IPAB is not the way to lower Medicare costs

 

By Reps. Charles Boustany Jr. (R-La.), Phil Roe (R-Tenn.), Tom Price (R-Ga.), Phil Gingrey (R-Ga.) and Larry Bucshon (R-Ind.)

 

This piece first appeared in The Hill on June 5, 2012

 

Robert McNamara, who served as secretary of Defense in the Kennedy and Johnson administrations, stated in a 2003 documentary: “Never answer the question that is asked of you. Answer the question that you wish had been asked of you.” Health and Human Services Secretary Kathleen Sebelius has followed this advice religiously, refusing to answer important questions from members of Congress about how the Independent Payment Advisory Board (IPAB) could limit seniors’ access to medical care. Instead of responding honestly to specific concerns raised during the past two years regarding the administration’s healthcare law, Sebelius instead repeated poll-tested language on completely unrelated topics. As physicians and lawmakers, our consciences do not allow putting off important questions for political purposes, and we are working hard to protect the quality care our seniors deserve.

 

There is bipartisan concern that the IPAB could harm Medicare and limit access to care for seniors. The IPAB is a panel of 15 unelected, unaccountable government bureaucrats empowered to “reduce the per capita rate of growth in Medicare spending.” In the text of the healthcare law, it states that while the law prohibits “any recommendation to ration health care,” it does not prohibit slashing payments to physicians and other medical providers.

 

Members of Congress from both parties have voiced concerns that such cuts could lead to fewer medical providers accepting Medicare benefits and limit seniors’ access to care.

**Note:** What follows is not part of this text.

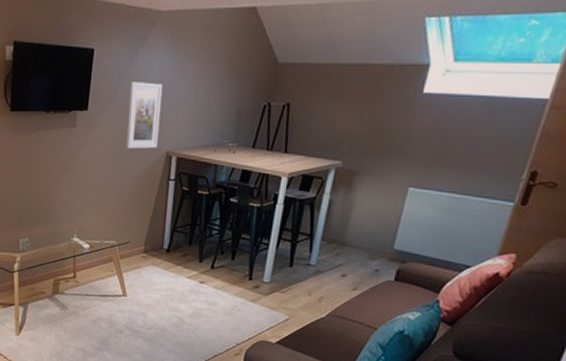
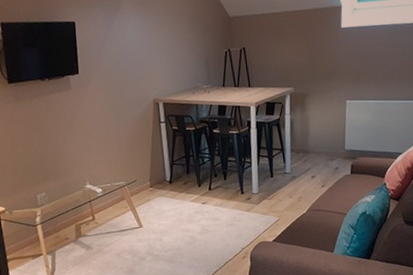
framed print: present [126,82,163,149] -> none [112,44,145,102]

If that’s not rationing, we don’t know what is.
Members of Congress raised this issue with Sebelius at two separate hearings before the House committees on Energy and Commerce and Ways and Means. The secretary testified she was “certain” her department would define the term “rationing” when writing regulations. Unfortunately, she would not agree to prohibit IPAB from jeopardizing seniors’ access to care. According to language in the healthcare law regarding the IPAB, it only acknowledges physician access to the “extent feasible” when meeting mandatory spending targets.

 

Forty-eight House members wrote to the secretary in March, warning: “We do not believe you can fix this fatally-flawed provision through regulations. … Please specify whether or not you intend to prohibit IPAB from pushing Medicare cuts that limit seniors’ access to needed care, and describe the scope of your authority to do so.” The secretary essentially brushed off this letter, including concerns it raised about the board’s limits on necessary clinical expertise and the lack of public comment on IPAB decisions.

 

Our concerns over IPAB are real and substantive. For example, cuts proposed by the IPAB are to be considered using fast-track procedures, and without a three-fifths vote of the Senate, Congress can only modify the type of cuts, not their size. Should Congress fail to act on the board’s recommendations, they automatically go into effect. And it gets worse — the IPAB’s decisions cannot be challenged in the courts.

 

Even supporters of the law agree that the IPAB could harm seniors with dangerous Medicare cuts. AARP said the board could “have a negative impact on [seniors’] access to care.” Former House Minority Leader Dick Gephardt (D-Mo.) has written that IPAB actions “are likely to have devastating consequences for the seniors and disabled Americans who are Medicare’s beneficiaries because, while technically forbidden from rationing care, the Board will be able to set payment rates for some treatments so low that no doctor or hospital or other healthcare professional would provide them.”

 

The IPAB is both unaccountable and unworkable, and we need to focus on repealing it before it affects the care of our seniors. It is important to shine light on the dangers posed to seniors by the IPAB; in turn, the secretary should be giving real answers to members’ concerns.

 

We’re hopeful the Supreme Court will overturn ObamaCare in its entirety. We should focus on better ways to lower costs while protecting the doctor-patient relationship. If we do nothing, Medicare physician payments could fall to “less than half of the projected Medicaid rates,” according to Medicare’s actuary. Seniors will suffer as provider payments fall below the cost of providing care. Questions about physician access will not go away, despite the secretary’s refusal to have a frank and open discussion about Medicare’s future.

 

Boustany, Roe, Price, Gingrey and Bucshon are all medical doctors.